Un sintomo della diversa elasticità dei due universi può anche vedersi nelle oscillazioni da parte della DC per l’ampliamento del proprio, che procede – spesso goffamente – per acquisizioni (dalla Fawcett alla Wildstorm) e messe da parte, quasi mancasse un efficace enzima di metabolizzazione narrativa. Da parte sua, la via Marvel è una continua reinvenzione e ricostruzione di un universo coeso, che spesso, volendo perpetuare la (suggestione della) continuity, soffre le transizioni tra un ciclo e l’altro.

Marvel Legacy annuncia quindi un nuovo ciclo per l’universo narrativo Marvel, e Aaron, attraverso le parole della voce narrante ci invita a esplorarlo insieme.
Nel centenario della nascita di Jack Kirby è forte la tentazione di leggere quella dichiarazione come un omaggio non solo a Il Re, ma a tutto l’immaginario supereroico. Siamo qui e possiamo creare ed esplorare nuovi mondi, nuove possibilità di avventura e modi di confrontarci con il presente, perché decenni di racconti hanno realizzato qualcosa di meraviglioso, commovente e divertente. Se pensiamo a quanto ridicole, “ridicole in un modo che sbalordisce la mente”, devono apparire a chi le guarda “da fuori”, queste figure che, pur dotate di poteri immensi, finiscono spesso per risolvere le questioni con risse da saloon, che indossano costumi improbabili su corpi ancora più inverosimili, che senza pudore muoiono e tornano sulla scena e raccontano ancora e ancora come e perché sono diventate quello che sono, non possiamo non cogliere l’effetto della magia e della meraviglia che ci affascina, che ci invita e ci fa immergere in mondi nuovi, che vivono di regole a volte disturbanti, che scombinano i valori e le gerarchie alle quali ci eravamo abituati, che ci spingono vedere il mondo con gli occhi del cuore.

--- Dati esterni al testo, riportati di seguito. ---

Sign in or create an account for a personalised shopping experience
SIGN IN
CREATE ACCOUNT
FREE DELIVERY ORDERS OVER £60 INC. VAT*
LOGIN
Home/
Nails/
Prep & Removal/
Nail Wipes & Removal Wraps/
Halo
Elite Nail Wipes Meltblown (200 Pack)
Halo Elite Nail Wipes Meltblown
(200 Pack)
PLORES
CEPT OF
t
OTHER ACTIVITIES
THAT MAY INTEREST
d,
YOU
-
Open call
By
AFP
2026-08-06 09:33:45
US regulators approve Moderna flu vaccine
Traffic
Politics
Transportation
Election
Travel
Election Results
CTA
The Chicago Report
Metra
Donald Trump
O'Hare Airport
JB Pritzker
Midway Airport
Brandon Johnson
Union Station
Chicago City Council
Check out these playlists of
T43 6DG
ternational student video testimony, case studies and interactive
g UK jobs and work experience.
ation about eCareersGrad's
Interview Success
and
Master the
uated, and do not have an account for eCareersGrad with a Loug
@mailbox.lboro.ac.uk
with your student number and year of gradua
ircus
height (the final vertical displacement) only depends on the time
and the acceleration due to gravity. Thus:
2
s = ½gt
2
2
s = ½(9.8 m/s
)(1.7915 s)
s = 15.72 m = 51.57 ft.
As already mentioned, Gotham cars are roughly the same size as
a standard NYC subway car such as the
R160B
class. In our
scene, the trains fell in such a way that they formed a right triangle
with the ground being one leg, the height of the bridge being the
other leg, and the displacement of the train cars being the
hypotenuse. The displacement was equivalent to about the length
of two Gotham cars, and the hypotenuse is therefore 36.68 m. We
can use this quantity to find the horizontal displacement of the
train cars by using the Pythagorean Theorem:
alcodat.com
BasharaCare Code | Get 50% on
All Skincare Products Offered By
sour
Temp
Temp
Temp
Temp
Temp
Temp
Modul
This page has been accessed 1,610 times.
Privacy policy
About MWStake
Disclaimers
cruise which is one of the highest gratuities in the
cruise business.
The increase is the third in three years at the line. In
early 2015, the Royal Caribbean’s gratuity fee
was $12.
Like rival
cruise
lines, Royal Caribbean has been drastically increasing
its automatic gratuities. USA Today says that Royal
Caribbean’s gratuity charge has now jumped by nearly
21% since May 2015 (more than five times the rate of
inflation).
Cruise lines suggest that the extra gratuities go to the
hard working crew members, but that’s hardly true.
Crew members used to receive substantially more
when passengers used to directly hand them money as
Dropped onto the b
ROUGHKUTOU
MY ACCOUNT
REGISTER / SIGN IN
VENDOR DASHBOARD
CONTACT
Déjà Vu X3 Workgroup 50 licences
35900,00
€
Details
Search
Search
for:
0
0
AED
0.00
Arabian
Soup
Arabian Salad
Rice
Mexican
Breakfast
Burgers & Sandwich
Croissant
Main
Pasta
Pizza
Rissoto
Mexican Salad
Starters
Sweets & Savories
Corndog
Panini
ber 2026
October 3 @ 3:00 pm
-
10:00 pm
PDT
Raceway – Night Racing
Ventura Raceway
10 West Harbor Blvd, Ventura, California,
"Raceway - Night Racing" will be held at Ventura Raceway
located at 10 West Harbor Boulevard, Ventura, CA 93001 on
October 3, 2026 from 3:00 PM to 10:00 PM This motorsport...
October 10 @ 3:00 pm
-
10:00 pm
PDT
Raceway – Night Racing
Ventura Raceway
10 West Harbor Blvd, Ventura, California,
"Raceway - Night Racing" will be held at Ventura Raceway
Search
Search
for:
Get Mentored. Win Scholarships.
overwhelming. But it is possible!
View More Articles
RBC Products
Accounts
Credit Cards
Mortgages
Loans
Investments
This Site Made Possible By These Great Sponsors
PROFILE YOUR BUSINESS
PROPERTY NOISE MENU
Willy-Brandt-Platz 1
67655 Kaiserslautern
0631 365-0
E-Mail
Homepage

Se pensiamo a tutto questo, non possiamo rifiutare con leggerezza l’invito con il quale l’albo si congeda. Certo, abbiamo perfettamente capito che si tratta di uno spettacolare depliant, abbiamo fatto le nostre considerazioni razionali, soppesato allusioni, accenni, presenze, assenze, ritorni e interessi editoriali. E, davvero, ci siamo anche irritati del prezzo dell’albo e abbiamo controllato i dati Diamond di distribuzione.

Però la voce narrante – e tutti gli autori del mondo supereroico attraverso di lei – immaginano la via verso casa: “Vi vedrò là, quando sarò arrivata“, ci dice.
E noi, certo, ognuno a proprio modo, ci saremo.
Perché quella è anche casa nostra.
E, vorremmo spiegarlo a tutti quelli che guardano il supereroico “da fuori”: questa è la grande/piccola verità.
C’è un ennesimo nuovo universo di storie e c’è posto anche per voi.